**HOW TO COMPLETE THIS TASK**
Please copy the stretch of the forum thread from "If you want" through "news:ahqzxzjbhmfiacwjgfkj forum.dlang.org...", switching "verbosity" to "clarity".
*** EXCERPTED TEXT ***
What happens when we get std.compression.lz78 and you end up
accidentally calling compress on with lz77 and expand with lz78?
Pseudocoding:

module deserialize;
import std.compression.lz77;
auto readfile(string filename) { return readFile(filename).expand; }

module serialize;
import std.compression.lz78;  // oops!
void writeFile(T)(T[] data, string filename) { writeFile(filename,
data.compress);  }

Imports are incredibly easy to screw up. But if we used types instead
of global modules then we could not only make our calling code clearer
(and less buggy), but it would also allow us to use package imports so
we can use any compression algorithm:

module deserialize;
import std.compression;  // package import, e.g. imports lz77, lz78, etc modules
auto readfile(string filename) { return filename.readFile.lz77.expand; }

module serialize;
import std.compression;  // package import
void writeFile(T)(T[] data, string filename) {
data.lz77.compress.writeFile(filename); }

"lz77" would be an auto function which takes the buffer and returns a
Lz77 struct that has expand/compress methods.

Jun 13 2013

"Peter Alexander" <peter.alexander.au gmail.com> writes:

On Thursday, 13 June 2013 at 13:15:03 UTC, Andrej Mitrovic wrote:
 What happens when we get std.compression.lz78 and you end up
 accidentally calling compress on with lz77 and expand with lz78?

The exact same typo could happen with your structs. You haven't 
solved anything:


 module serialize;
 import std.compression;  // package import
 void writeFile(T)(T[] data, string filename) {
 data.lz77.compress.writeFile(filename); }

void writeFile(T)(T[] data, string filename) {
     data.lz78.compress.writeFile(filename);
}

oops!

Jun 13 2013

"David Nadlinger" <code klickverbot.at> writes:

On Thursday, 13 June 2013 at 13:15:03 UTC, Andrej Mitrovic wrote:
 What happens when we get std.compression.lz78 and you end up
 accidentally calling compress on with lz77 and expand with lz78?
 […]
 Imports are incredibly easy to screw up.

I think this argument is invalid: A typo in an import statement 
is just as likely as in a function call.

David

Jun 13 2013

Andrej Mitrovic <andrej.mitrovich gmail.com> writes:

On 6/13/13, Andrej Mitrovic <andrej.mitrovich gmail.com> wrote:
 But if we used types instead of global modules

*global functions*

Jun 13 2013

"David Nadlinger" <code klickverbot.at> writes:

On Thursday, 13 June 2013 at 11:36:16 UTC, Daniel Murphy wrote:
 Ok, how exactly is the data compressed in the following 
 snippet?  No
 scrolling up to the top of the module to see what's imported!

I don't need to scroll to the top of the module, just a few lines 
up because I'm using function-local imports anyway. :P

If you want extra verbosity (which can be good *sometimes*), just 
write "import lz77 = std.compression.lz77" and you are good to go.

David

Jun 13 2013

"Daniel Murphy" <yebblies nospamgmail.com> writes:

"David Nadlinger" <code klickverbot.at> wrote in message 
news:ahqzxzjbhmfiacwjgfkj forum.dlang.org...
*** End of EXCERPTED TEXT ***
*** RECORDS PROVIDED ***
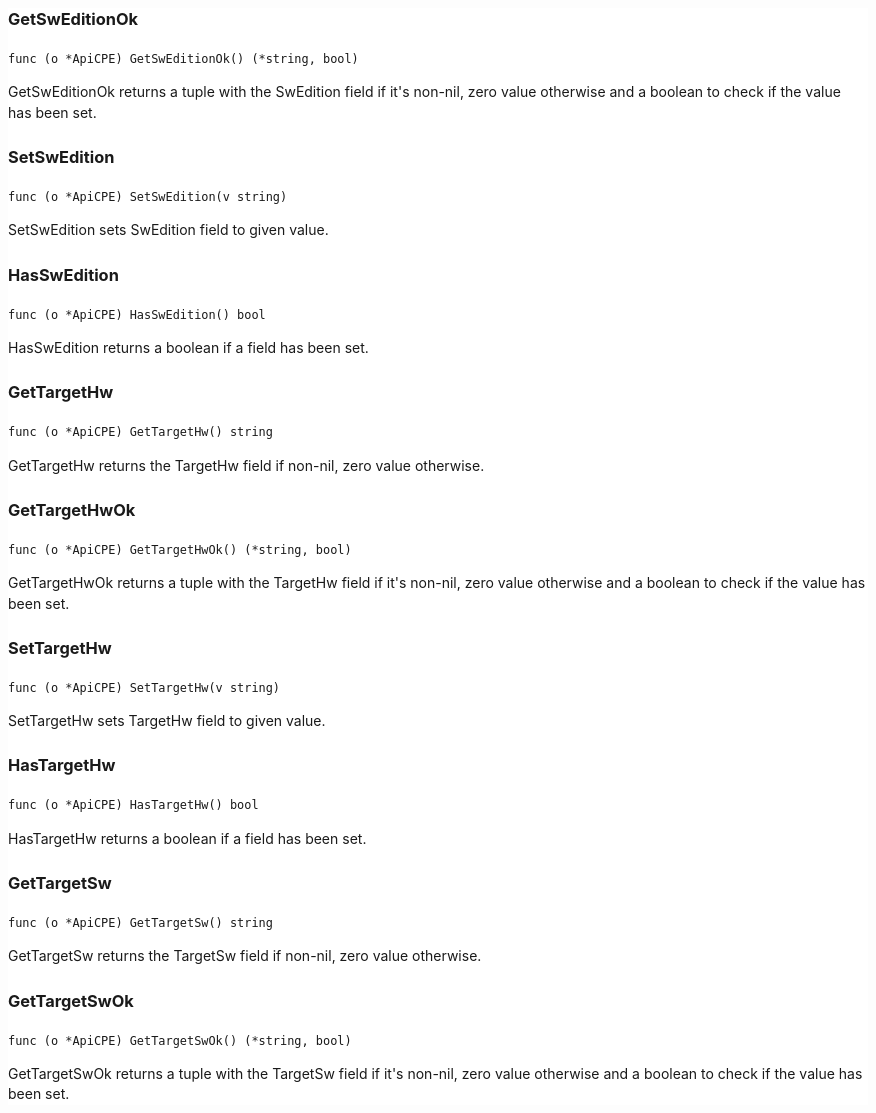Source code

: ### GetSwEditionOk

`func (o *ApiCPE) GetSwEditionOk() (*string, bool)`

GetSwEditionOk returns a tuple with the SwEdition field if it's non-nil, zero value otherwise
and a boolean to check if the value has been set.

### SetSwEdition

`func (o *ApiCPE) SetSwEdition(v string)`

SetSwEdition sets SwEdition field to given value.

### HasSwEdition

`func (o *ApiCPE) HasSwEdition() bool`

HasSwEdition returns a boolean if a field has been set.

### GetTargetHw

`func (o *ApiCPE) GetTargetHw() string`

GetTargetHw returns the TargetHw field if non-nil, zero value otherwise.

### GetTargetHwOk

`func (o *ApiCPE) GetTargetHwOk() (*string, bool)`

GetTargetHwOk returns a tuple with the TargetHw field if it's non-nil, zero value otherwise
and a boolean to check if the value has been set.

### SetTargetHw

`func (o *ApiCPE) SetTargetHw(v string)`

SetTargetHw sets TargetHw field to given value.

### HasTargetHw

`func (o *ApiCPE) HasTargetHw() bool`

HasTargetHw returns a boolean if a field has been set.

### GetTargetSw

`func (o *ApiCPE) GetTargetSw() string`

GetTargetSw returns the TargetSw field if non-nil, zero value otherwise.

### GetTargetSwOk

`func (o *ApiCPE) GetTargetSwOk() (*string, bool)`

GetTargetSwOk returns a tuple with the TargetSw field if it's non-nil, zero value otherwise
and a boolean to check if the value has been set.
*** End of RECORDS PROVIDED ***
**SOLUTION TO THIS TASK**
If you want extra clarity (which can be good *sometimes*), just 
write "import lz77 = std.compression.lz77" and you are good to go.

David

Jun 13 2013

"Daniel Murphy" <yebblies nospamgmail.com> writes:

"David Nadlinger" <code klickverbot.at> wrote in message 
news:ahqzxzjbhmfiacwjgfkj forum.dlang.org...